Selain itu, ia pun lebih mementingkan pekerjaan daripada keluarga. Saat ia memiliki janji dengan keluarga, ia lupa menepati janji itu lantaran terlalu sibuk bekerja.
Pribadi
Karena jam kerja yang panjang, workaholik kehilangan waktu untuk mengembangkan diri. Waktu yang tersisa hanya cukup digunakan untuk berisitirahat. Ia tidak memiliki waktu luang untuk mempelajari keterampilan-keterampilan baru. Ia juga tidak memiliki waktu untuk menambah wawasan dan pengetahuan. Dan, yang lebih parah, ia tidak memiliki waktu untuk bersenang-senang, melakukan kegiatan yang digemarinya. Semuanya sudah tersedot pada pekerjaan.

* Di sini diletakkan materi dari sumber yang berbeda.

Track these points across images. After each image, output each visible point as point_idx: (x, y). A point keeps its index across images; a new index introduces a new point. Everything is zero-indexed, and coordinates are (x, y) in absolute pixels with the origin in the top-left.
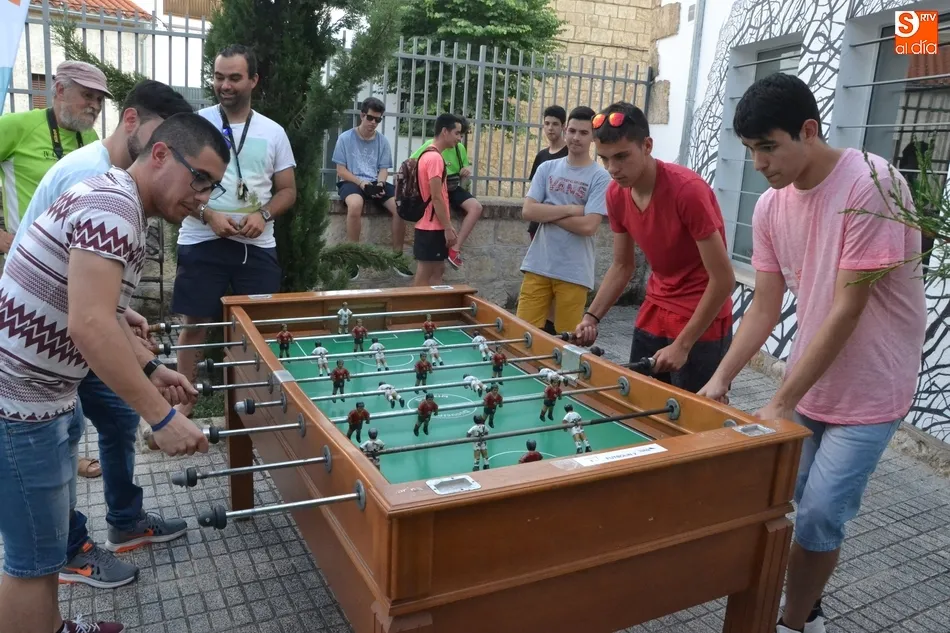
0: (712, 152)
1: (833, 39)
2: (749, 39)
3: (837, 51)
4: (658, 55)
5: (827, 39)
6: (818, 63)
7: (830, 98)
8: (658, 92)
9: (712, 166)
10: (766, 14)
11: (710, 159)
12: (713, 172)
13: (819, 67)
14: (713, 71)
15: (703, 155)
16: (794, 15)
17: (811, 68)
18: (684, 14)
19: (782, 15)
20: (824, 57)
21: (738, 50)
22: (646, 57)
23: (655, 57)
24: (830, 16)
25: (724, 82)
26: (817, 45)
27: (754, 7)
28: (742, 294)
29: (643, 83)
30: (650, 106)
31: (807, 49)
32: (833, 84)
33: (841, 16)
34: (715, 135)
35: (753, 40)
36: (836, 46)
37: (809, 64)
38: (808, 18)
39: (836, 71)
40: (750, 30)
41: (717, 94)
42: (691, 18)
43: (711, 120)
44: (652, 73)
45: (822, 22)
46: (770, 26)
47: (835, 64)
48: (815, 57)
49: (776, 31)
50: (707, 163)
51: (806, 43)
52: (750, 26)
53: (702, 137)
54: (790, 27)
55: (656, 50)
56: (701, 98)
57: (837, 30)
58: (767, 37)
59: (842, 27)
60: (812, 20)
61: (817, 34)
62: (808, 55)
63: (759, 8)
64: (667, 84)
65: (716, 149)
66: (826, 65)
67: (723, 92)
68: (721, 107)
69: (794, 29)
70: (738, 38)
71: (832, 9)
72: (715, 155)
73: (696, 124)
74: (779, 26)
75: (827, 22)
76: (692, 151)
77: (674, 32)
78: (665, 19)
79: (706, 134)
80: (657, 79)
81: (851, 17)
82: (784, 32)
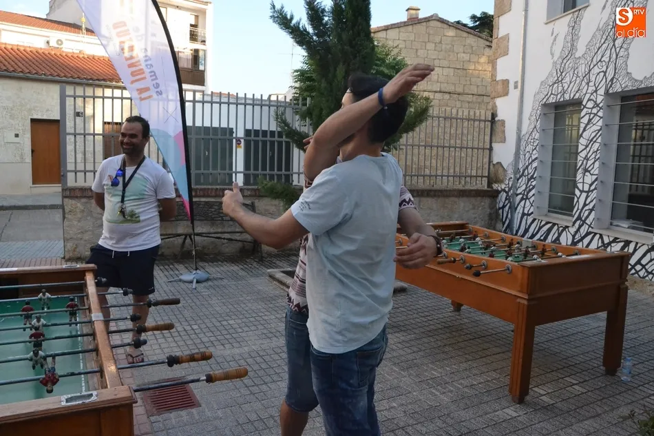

Lantas, apa akibatnya? Akibatnya, ia merasa kurang bahagia.
Masalah di kantor
Cara kerja workaholik yaitu menerima tanggung jawab apa pun yang diberikan kepadanya tanpa mempertimbangkan kemampuannya membuatnya terjebak pada kesulitan. Ia senantiasa menemui kesulitan dalam mengerjakan tugas-tugasnya di kantor. Selain karena tidak bisa menolak tanggung jawab, ia pun tidak bersedia bekerja tim. Ia lebih menyukai kerja sendirian, karena hal itu lebih mengukuhkan kemampuannya.
Nah, karena tidak bersedia dibantu untuk mengerjakan tugas-tugasnya, ia pun kewalahan mengerjakan tugas-tugas tersebut. Sikap tidak bisa menolak tanggung jawab ditambah sikap selalu menolak bantuan membuatnya terjebak pada kesulitan mengerjakan tugas-tugasnya. Padahal, tugas-tugas itu harus selesai tepat waktu.
Demi menyelesaikan semua tugasnya, pada akhirnya ia harus lembur setiap hari. Dan, karena lembur setiap hari, performanya pun menurun. Akhirnya, karena performa menurun, hasil kerjanya pun tidak bisa maksimal. Semua tugas dikerjakan ala kadarnya, yang penting selesai.
Jika sudah begitu, hasil kerjanya (yang tidak maksimal) justru menunjukkan pada semua orang bahwa ia memiliki kinerja yang buruk. Ia dinilai sebagai orang yang ambisius dan tidak dapat me-manage waktu dengan efektif. Selain itu, ia pun akan dinilai sebagai karyawan yang tidak memiliki cukup kompetensi.
Kesimpulan
Kerja keras sangatlah penting demi kesuksesan karir. Namun demikian, kerja keras harus diimbangi dengan hal-hal lainnya. Kerja keras harus tetap mempertimbangkan kesehatan dan keluarga. Kerja keras juga harus mempertimbangkan kehidupan pribadi. Dan, yang paling penting, kerja keras harus mempertimbangkan faktor kemampuan.
Kerja keras harus diimbangi kemampuan. Artinya, kita bekerja keras untuk mencapai standar kesuksesan yang sesuai dengan kemapuan kita. Jikalau pun kita menetapkan standar kesuksesan yang sangat tinggi, maka kita harus mengimbanginya dengan keterampilan dan pengetahuan yang dibutuhkan untuk mencapai standar itu.
Cara untuk dapat mencapai standar kesuksesan yang tinggi yatu dengan terus mempelajari keterampilan dan pengetahuan yang dibutuhkan untuk mencapai standar itu.
Nah, seorang workaholik, yang bekerja keras lantaran kecemasan, ketidakpercayaan diri, dan obsesi pada kesempurnaan, senantiasa tidak menyadari pentingnya kemampuan/ kompetensi. Ia memaksakan diri menetapkan standar kesuksesan yang terlalu tinggi. Ia memaksakan diri untuk mencapai kesuksesan karir dalam waktu yang singkat, demi memperoleh pengakuan dari orang lain.
Dan, karena sikap yang seperti itu, workaholik senantiasa menemui banyak masalah, mulai dari masalah kesehatan, keluarga, hingga masalah di kantor.
Sekarang, setelah mengetahui dampak negatif workaholisme, bagaimana pendapat Anda? pastikan Anda bukan seorang workaholik, ya.